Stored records
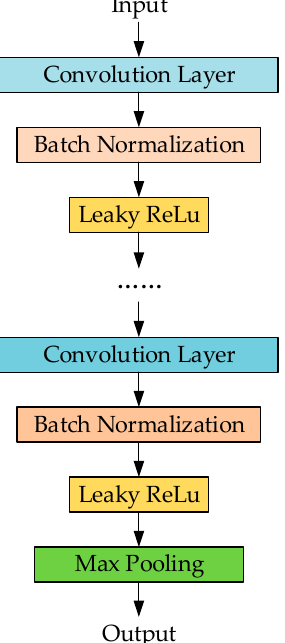
Figure 14. Block structure diagram. Each block is composed of multiple convolutional layers, batch standardization, and activation functions. Before the output of the block, feature filtering and data compression are carried out through the pooling layer.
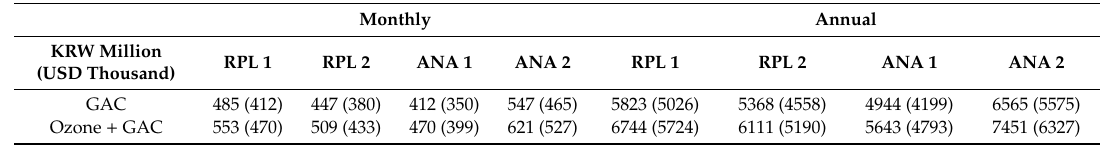
Table 7. Monthly and annual social Benefits.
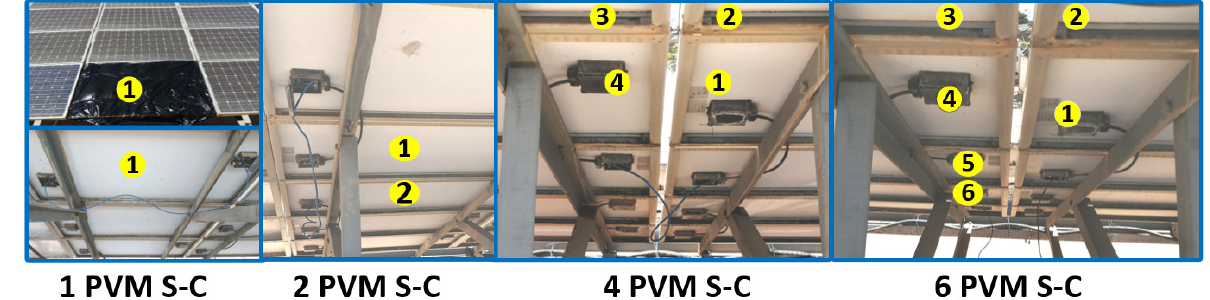
Figure 27. Photo of some scenarios of PV modules (PVM) in short circuit (S-C).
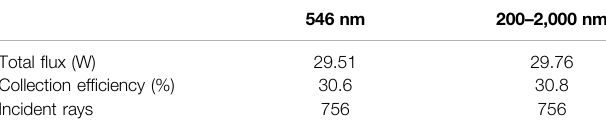
TABLE 1 | Simulation results of ray trace with two different wavelengths.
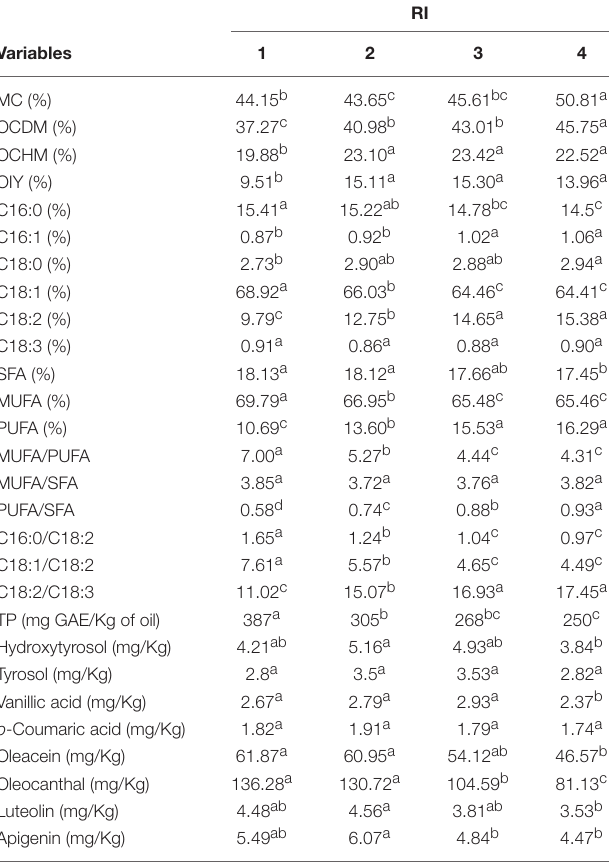
TABLE 4 | Evolution of OC, fatty acids and phenolic compounds traits along ripening.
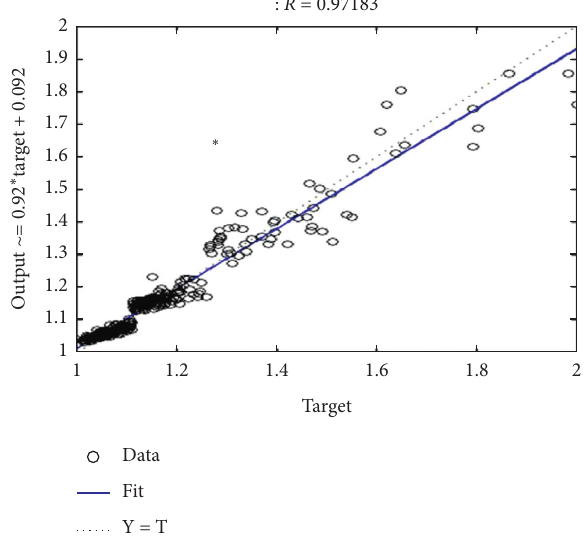
Figure 7: Performance regression plot of the INTS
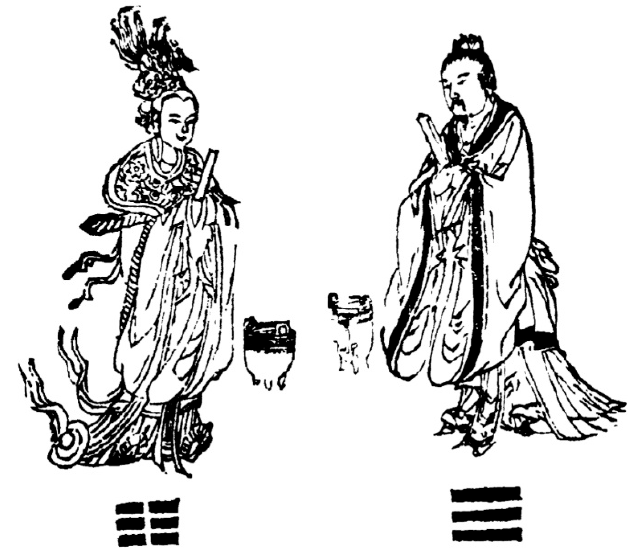
Figure 8. The diagram of the tripods found in the Daoist Canon version.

# What is being asked
Copy exactly the lines that begin at the one containing "Table 7. Monthly and annual social Benefits." and end at the last line of the records, both included, omitting the pictures.

# Task result
Table 7. Monthly and annual social Benefits.
Figure 27. Photo of some scenarios of PV modules (PVM) in short circuit (S-C).
TABLE 1 | Simulation results of ray trace with two different wavelengths.
TABLE 4 | Evolution of OC, fatty acids and phenolic compounds traits along ripening.
Figure 7: Performance regression plot of the INTS
Figure 8. The diagram of the tripods found in the Daoist Canon version.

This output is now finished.